Let’s just say these topics were not “in the curriculum”. But that is why I let them lead the discussion. I reminded them over and over that they are smart, beautiful women who are worth taking care of and worth the risk of being an agent of change. I told them I am not naive enough to believe getting out of the world they have known will be easy, but I do think they can do it. Under all of the categories, the ladies said they needed “support” – other people to help them, hold them accountable, and point them in the right direction.
And then I started to see the biggest set of handcuffs of all: isolation. Shame, fear, lack of resources, anxiety, hopelessness – these things isolate us from the very people who could bring us out of our despair. We’ve created a system that tells people to be “self reliant” when there is no self to rely on. We raise generations of men and women who have no sense of identity or self worth. It is not lost on me that in the age of “selfie sticks” (anyone reading this has permission to smack me upside the head if they ever catch me using one), we are a land full of people who don’t know who we are.

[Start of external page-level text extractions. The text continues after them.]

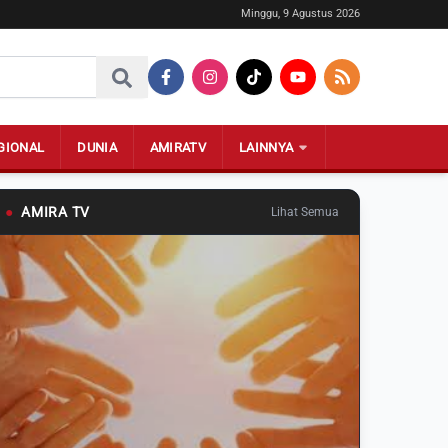
Minggu, 9 Agustus 2026
GIONAL
DUNIA
AMIRATV
LAINNYA
●
AMIRA TV
Lihat Semua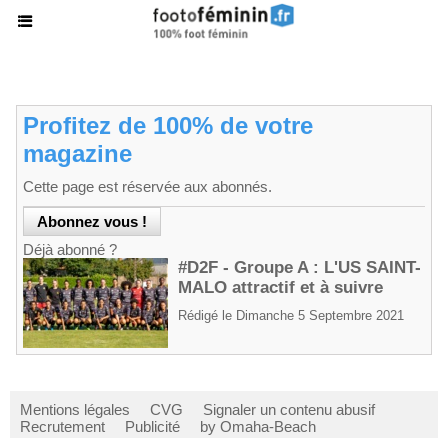
Profitez de 100% de votre
magazine
Cette page est réservée aux abonnés.
Déjà abonné ?
#D2F - Groupe A : L'US SAINT-
MALO attractif et à suivre
Rédigé le Dimanche 5 Septembre 2021
Mentions légales
CVG
Signaler un contenu abusif
Recrutement
Publicité
by Omaha-Beach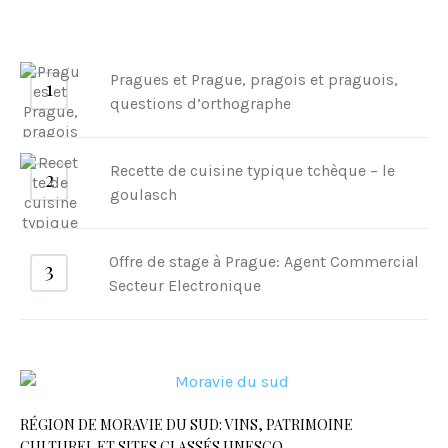
Pragues et Prague, pragois et praguois,
questions d’orthographe
Recette de cuisine typique tchèque – le
goulasch
Offre de stage à Prague: Agent Commercial
Secteur Electronique
RÉGION DE MORAVIE DU SUD: VINS, PATRIMOINE
CULTUREL ET SITES CLASSÉS UNESCO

What grieves me the most about counseling and working in the jail is that I have to repeatedly tell people WHO THEY ARE – that they are worth loving and caring for, worth listening to, worth crying for and laughing with and that they have a story that is worth telling.
The real chains that bind are the ones we can’t see, but they are far too strong to be broken alone. Hurt people hurt people, but hurt people also heal people. At the end of the day we are all just people, and we are all worth it.